Die Leute rings und rechts von der Straße staunten diesen merkwürdigen Mann an, der einsam und verlassen seinen Weg beschritt. „Komm“, sagte, da plötzlich eine Frau, „wir wollen ihn ein Stück begleiten“, und tat es und schritt hinter ihm her. Ihr folgten viele andere, Männer, Frauen und Kinder. Kinder, die wussten, dass sie Rechte besaßen, dass es nicht mehr notwendig war, sie zu versklaven, die wussten, dass sie genau wie die Erwachsenen über genügend Potential und vor allem über Würde und Größe verfügten.

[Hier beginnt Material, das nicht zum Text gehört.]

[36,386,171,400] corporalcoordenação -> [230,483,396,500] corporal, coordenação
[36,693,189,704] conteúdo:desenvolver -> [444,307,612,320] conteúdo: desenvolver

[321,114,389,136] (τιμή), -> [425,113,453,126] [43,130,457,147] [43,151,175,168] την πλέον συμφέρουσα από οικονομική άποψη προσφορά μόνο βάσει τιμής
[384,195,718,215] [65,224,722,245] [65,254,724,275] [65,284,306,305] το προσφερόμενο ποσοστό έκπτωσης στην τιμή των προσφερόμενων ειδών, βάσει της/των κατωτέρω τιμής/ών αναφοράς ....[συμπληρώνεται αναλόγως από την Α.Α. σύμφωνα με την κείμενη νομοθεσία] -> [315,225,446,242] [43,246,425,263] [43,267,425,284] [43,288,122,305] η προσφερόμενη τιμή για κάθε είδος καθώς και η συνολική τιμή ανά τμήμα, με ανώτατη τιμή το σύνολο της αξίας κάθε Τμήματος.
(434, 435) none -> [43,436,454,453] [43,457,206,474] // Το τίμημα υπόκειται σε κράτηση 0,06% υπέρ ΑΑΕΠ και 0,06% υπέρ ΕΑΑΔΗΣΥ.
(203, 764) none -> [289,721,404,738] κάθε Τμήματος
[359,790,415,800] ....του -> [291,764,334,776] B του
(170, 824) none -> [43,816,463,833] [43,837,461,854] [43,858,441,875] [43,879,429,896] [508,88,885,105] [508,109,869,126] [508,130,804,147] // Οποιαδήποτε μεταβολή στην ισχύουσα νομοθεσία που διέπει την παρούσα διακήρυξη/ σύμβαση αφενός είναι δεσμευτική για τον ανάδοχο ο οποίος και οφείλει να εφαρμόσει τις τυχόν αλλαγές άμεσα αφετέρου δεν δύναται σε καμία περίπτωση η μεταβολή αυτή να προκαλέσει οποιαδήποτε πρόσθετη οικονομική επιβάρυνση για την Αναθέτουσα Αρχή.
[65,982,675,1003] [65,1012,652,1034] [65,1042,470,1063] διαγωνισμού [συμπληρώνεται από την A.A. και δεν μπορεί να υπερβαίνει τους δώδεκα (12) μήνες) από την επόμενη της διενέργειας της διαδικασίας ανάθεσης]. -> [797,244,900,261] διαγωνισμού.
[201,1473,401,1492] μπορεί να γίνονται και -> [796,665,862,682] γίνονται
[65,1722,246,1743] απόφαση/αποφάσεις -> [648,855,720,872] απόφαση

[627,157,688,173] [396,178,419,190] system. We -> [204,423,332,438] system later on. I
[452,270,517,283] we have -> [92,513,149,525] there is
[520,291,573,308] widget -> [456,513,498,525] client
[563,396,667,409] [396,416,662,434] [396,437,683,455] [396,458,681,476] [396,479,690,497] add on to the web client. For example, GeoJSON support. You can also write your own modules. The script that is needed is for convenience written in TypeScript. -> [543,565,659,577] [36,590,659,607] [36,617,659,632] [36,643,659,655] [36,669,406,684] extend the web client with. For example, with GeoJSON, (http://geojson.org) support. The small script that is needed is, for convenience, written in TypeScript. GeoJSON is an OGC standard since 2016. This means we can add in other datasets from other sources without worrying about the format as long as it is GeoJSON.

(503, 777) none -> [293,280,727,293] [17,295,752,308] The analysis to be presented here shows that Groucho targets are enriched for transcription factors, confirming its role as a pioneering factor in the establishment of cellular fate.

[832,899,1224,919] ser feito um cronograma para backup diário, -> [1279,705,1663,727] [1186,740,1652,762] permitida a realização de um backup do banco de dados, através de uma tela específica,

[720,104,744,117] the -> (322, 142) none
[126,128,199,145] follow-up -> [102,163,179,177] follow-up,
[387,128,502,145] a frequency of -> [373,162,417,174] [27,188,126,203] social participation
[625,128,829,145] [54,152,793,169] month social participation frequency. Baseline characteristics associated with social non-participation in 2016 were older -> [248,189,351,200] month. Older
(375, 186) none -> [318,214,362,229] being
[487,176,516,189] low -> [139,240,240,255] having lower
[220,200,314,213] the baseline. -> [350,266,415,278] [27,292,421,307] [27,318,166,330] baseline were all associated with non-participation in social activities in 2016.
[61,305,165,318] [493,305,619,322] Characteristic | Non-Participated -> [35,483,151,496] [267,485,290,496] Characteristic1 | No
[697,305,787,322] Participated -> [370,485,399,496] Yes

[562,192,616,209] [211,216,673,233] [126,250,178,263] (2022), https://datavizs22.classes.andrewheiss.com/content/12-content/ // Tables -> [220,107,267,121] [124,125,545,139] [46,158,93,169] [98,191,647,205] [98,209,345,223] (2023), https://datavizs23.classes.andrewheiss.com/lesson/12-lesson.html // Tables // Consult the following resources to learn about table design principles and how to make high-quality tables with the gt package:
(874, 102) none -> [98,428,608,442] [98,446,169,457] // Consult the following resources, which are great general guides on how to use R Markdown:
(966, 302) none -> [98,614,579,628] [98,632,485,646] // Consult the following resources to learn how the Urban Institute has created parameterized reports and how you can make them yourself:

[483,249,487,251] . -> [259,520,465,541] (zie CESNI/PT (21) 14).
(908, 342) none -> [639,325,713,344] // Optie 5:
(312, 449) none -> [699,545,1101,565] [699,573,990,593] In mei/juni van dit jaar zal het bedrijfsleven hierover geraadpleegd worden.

Aus war der Traum, ein Mann stand auf einer Landstraße, neben ihm die große breite Spur der Autobahn. Wie sie alle dahinbrausten in ihren schnellen Vehikeln, vorbeiflitzten, als gehöre keiner mehr zusammen. Jeder ging seinen Weg und wenn er da hinunter sah auf die modernste Autobahnstrecke des Landes, graute ihm vor dem, was er da sah. Wege, die überall hinführten, hierhin und dorthin, doch sie führten die Menschen nicht mehr zusammen, sie führten sie noch mehr auseinander. Wohin? Das wusste er nicht, er ahnte nur mehr die Tragödie. Ließ sie sich verschieben oder gar verhindern. Das Kind – fiel ihm, er war auf dieser Wüste gegangen und eines Tages stand ein Kind vor ihm, mal ein schwarzes kleines Slum Kind, mal ein größeres weißes Stadt- und Straßenkind. Er hatte viele Kinder gesehen, er hatte sogar das verlassene Kind in den Erwachsenen gefunden, dann erst, so erinnerte er sich, weiter in seinem Traum, war dieses sonderbare Wesen erschienen, ein Kind, ohne Namen wie wir, ohne Gesicht und Gestalt. Trotzdem, das wusste er, trug es viele Gesichter, viele furchtbare und traurige Gesichter und – es konnte jederzeit die Gestalt ändern, sich verwandeln in vieles, was er sich nicht auszusprechen getraute, denn davor packte ihn die furchtbare Angst. „Kind“, rief er erschrocken aus, wo bist du? Wo bist du, mein inneres Kind, mein fröhliches, lustiges….mein von Leben strotzendes, Leben bejahendes Kind des Kosmos? Bist du in mir, bist du bei mir….oder bist du tot und ich finde dich erst da draußen auf den breiten Straßen dieser Welt?